City Council Member Hank Ross agreed with Inhofe. Ross owns a medical care company in Chickasha. He said he does not believe the government would be efficient in providing care and would like to see reforms happen at a slower pace.
"I personally think Obama has over reached," Ross said. "I think we need to treat this with kid gloves and do it right."
Inhofe also spoke about the diminishing military budget and the closing of the Guantanamo Bay Detention Center, but healthcare was the hot button subject.

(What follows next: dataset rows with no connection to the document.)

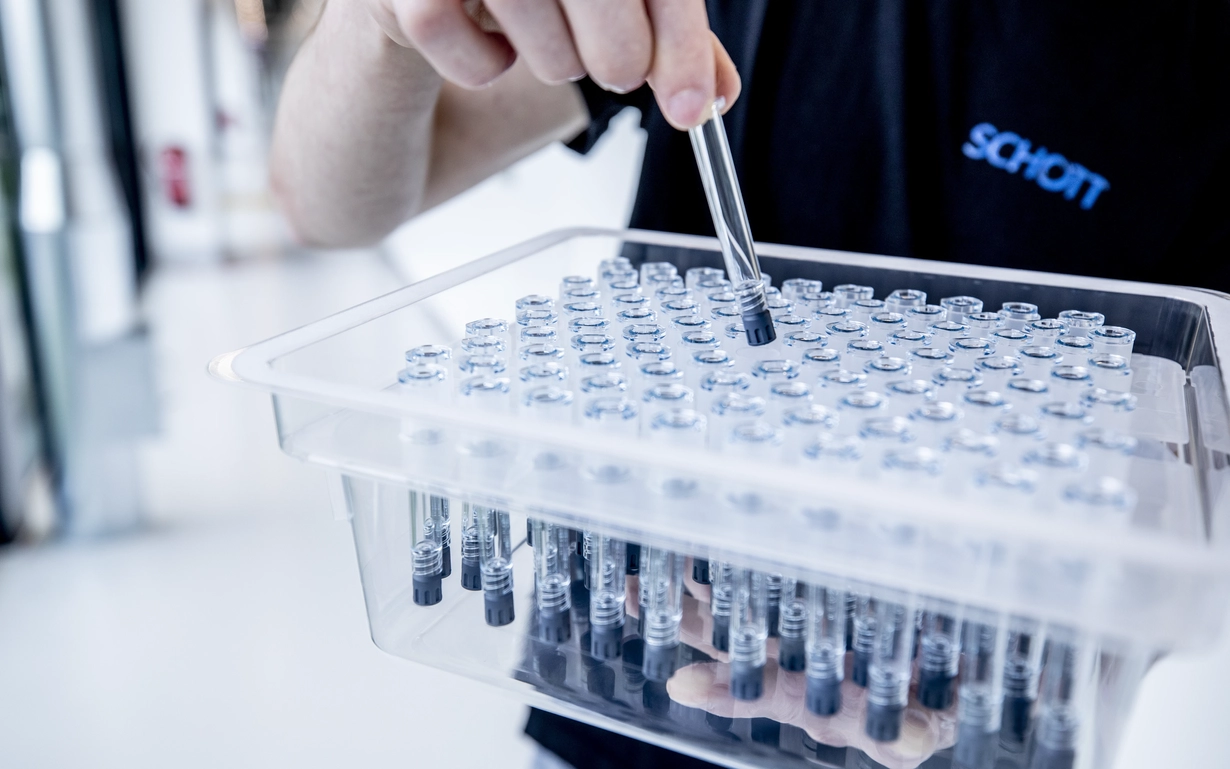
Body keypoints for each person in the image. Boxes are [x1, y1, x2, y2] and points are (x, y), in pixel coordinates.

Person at [271, 2, 1230, 767]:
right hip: (618, 677)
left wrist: (1024, 642)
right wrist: (375, 25)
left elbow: (1194, 474)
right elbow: (325, 203)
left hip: (968, 725)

Inhofe took the opportunity to blame Democrats for a bevy of issues. He lashed out at democrats for overtaking the government and spending billions of dollars on unpopular packages. He said government is becoming too big and overreaching its boundaries.
"People are not buying these concepts that are completely foreign to America," Inhofe said. "We're almost reaching a revolution in this country."
Many in the meeting agreed and were vocal about their disdain for the current climate in Washington.
"No more compromise," Chickasha resident Ed Hicks said. "We're losing our country."
Inhofe's town hall meeting was much like others happening during the Senate's recess. Except there was no dissent, just concerns about change and what is happening in Washington. Health care reform was the main topic of discussion, but some voiced their worries that the Cap and Trade bill would hurt local oil producers. Others were worried about their Second Amendment right and their ability to own and carry firearms.
Inhofe tried to squelch the concerns, but until Republicans take control of at least one branch of the government it will be an uphill battle. He said he will do anything he can to keep fighting and promote the wants and needs of his constituents when he returns to Washington next month.